## Linear regression, L2 regularization

charbsj
Posts: 7
Joined: Sun Jan 20, 2019 1:55 pm

### Linear regression, L2 regularization

I am following the class on “deep learning prerequisite: linear regression with Python” taught by lazyprogrammer. Link: https://stackskills.com/courses/105513/lectures/2503518

I get confused by the L2 regularization theory

It says to add lambda times w^2 to the cost function. This does not make much sense to me.
1) I interpret this as penalizing the answer in a way to reduce the weight of the linear regression. Is my understanding correct?

I see how it works when the outliers have higher y values than what the “good dataset” suggests.

2) But what if the outlier points have y values lower than what the “good data set” suggests. Penalizing for high weights ( or coefficients) would actually be counter productive. Am I right?

3) Or maybe, more realistically, what if the dimensionality of the problem is large, making it impossible to ‘easily’ see what points are outliers?

4) Also, there was no discussion of how to choose lambda. Is a trial and error method used to define lambda?

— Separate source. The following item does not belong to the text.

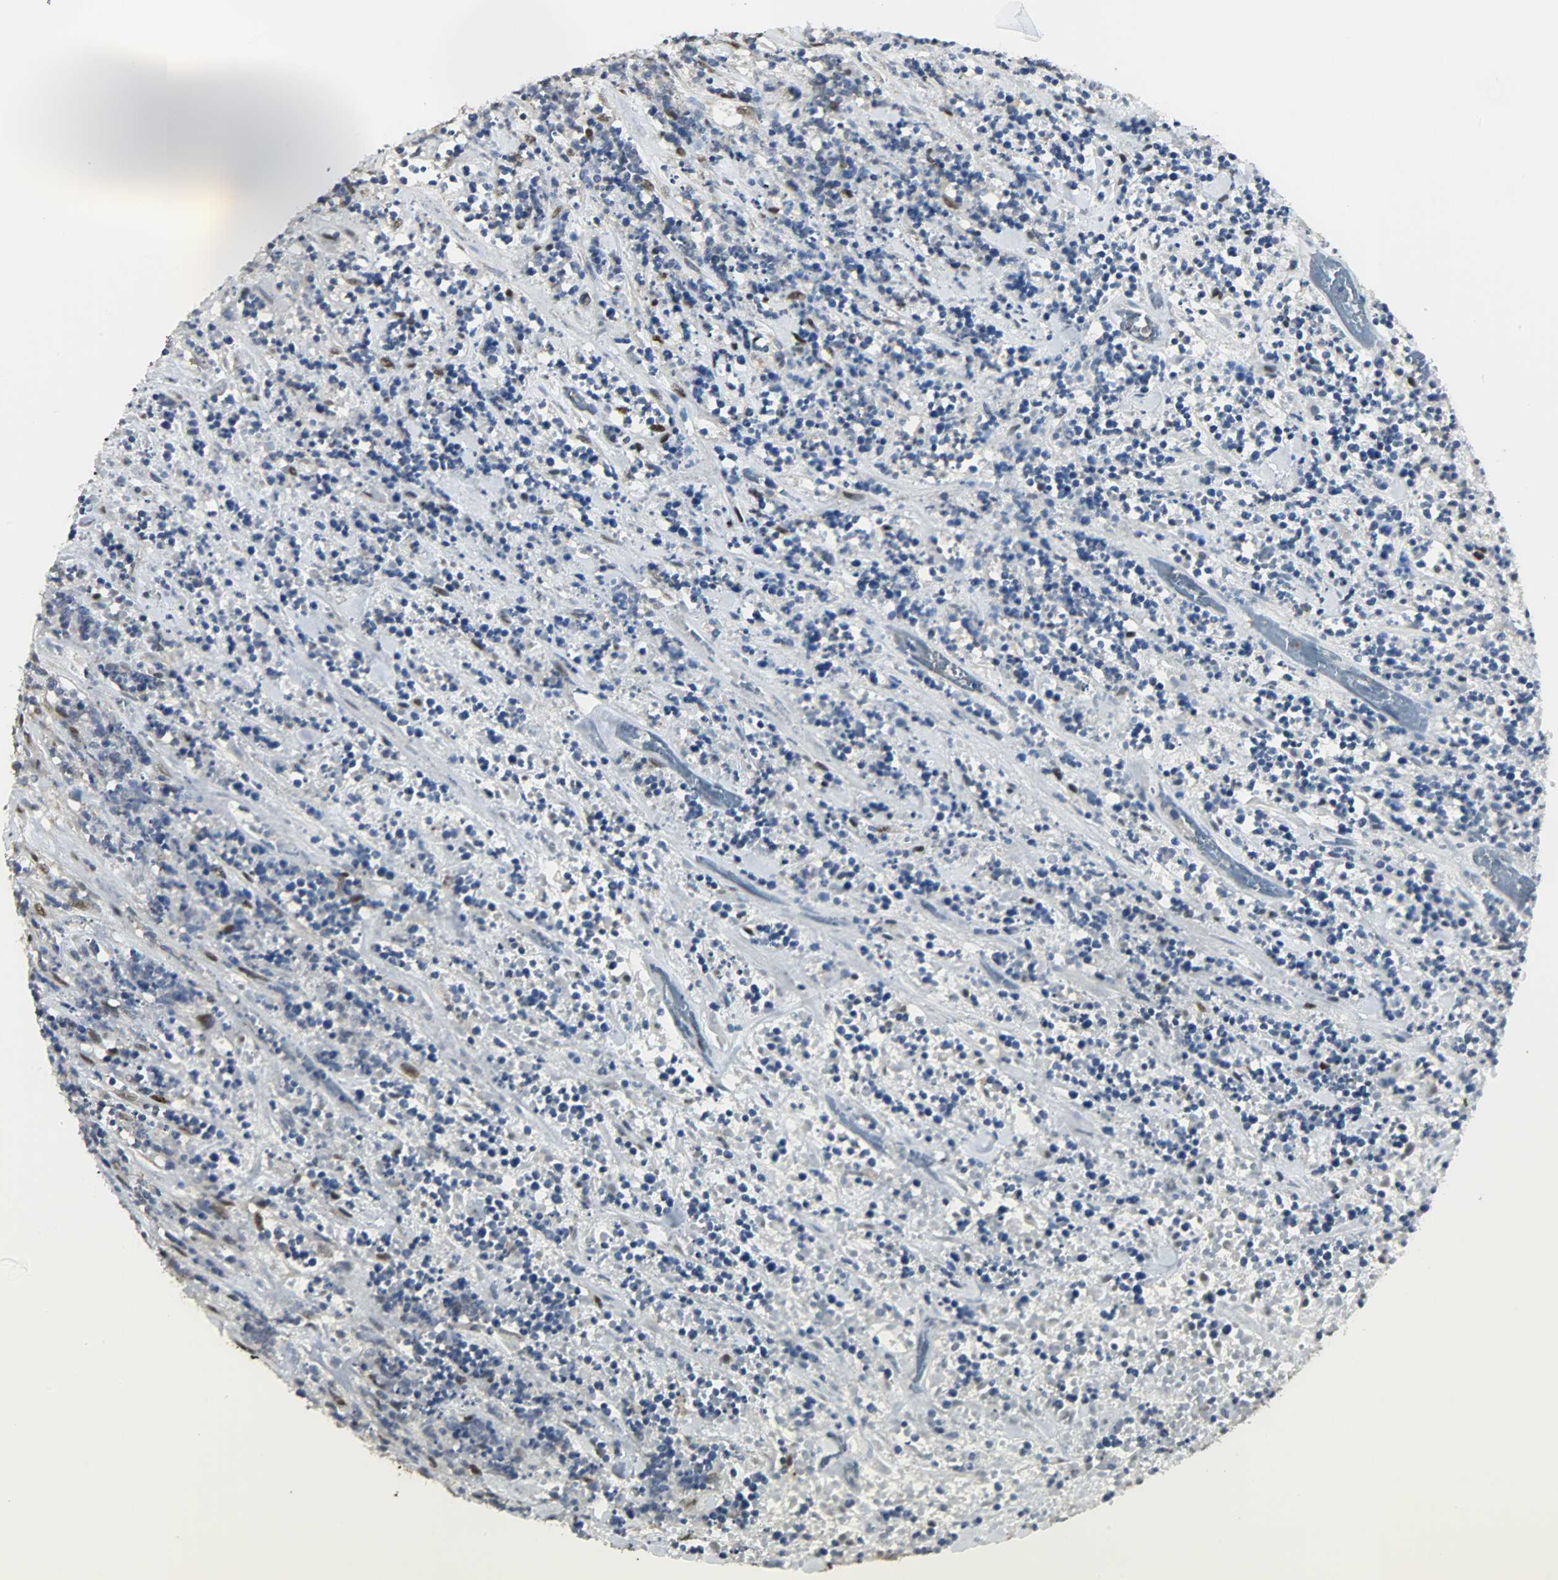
{"staining": {"intensity": "negative", "quantity": "none", "location": "none"}, "tissue": "lymphoma", "cell_type": "Tumor cells", "image_type": "cancer", "snomed": [{"axis": "morphology", "description": "Malignant lymphoma, non-Hodgkin's type, High grade"}, {"axis": "topography", "description": "Soft tissue"}], "caption": "There is no significant positivity in tumor cells of lymphoma. Nuclei are stained in blue.", "gene": "NPEPL1", "patient": {"sex": "male", "age": 18}}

I guess this whole L2 regularization theory class did not make sense to me.

Thank you

lazyprogrammer
Posts: 14
Joined: Sat Jul 28, 2018 3:46 am

### Re: Linear regression, L2 regularization

charbsj wrote:
Sun Jan 20, 2019 2:01 pm
1) I interpret this as penalizing the answer in a way to reduce the weight of the linear regression. Is my understanding correct?
Not really. You are penalizing large weights.

charbsj wrote:
Sun Jan 20, 2019 2:01 pm
2) But what if the outlier points have y values lower than what the “good data set” suggests. Penalizing for high weights ( or coefficients) would actually be counter productive. Am I right?

3) Or maybe, more realistically, what if the dimensionality of the problem is large, making it impossible to ‘easily’ see what points are outliers?
Your data should be normalized to begin with so you can't doctor your data to put the outliers at zero and the true data somewhere else.

charbsj wrote:
Sun Jan 20, 2019 2:01 pm
4) Also, there was no discussion of how to choose lambda. Is a trial and error method used to define lambda?
Yes, normally you would use methods such as cross-validation and grid search or random search. E.g. https://scikit-learn.org/stable/modules ... rchCV.html

charbsj
Posts: 7
Joined: Sun Jan 20, 2019 1:55 pm

### Re: Linear regression, L2 regularization

Your data should be normalized to begin with so you can't doctor your data to put the outliers at zero and the true data somewhere else
.

Do I do that by doing, for each feature/column, an element by element operation
- substract the feature mean
- divide by the feature standard deviation?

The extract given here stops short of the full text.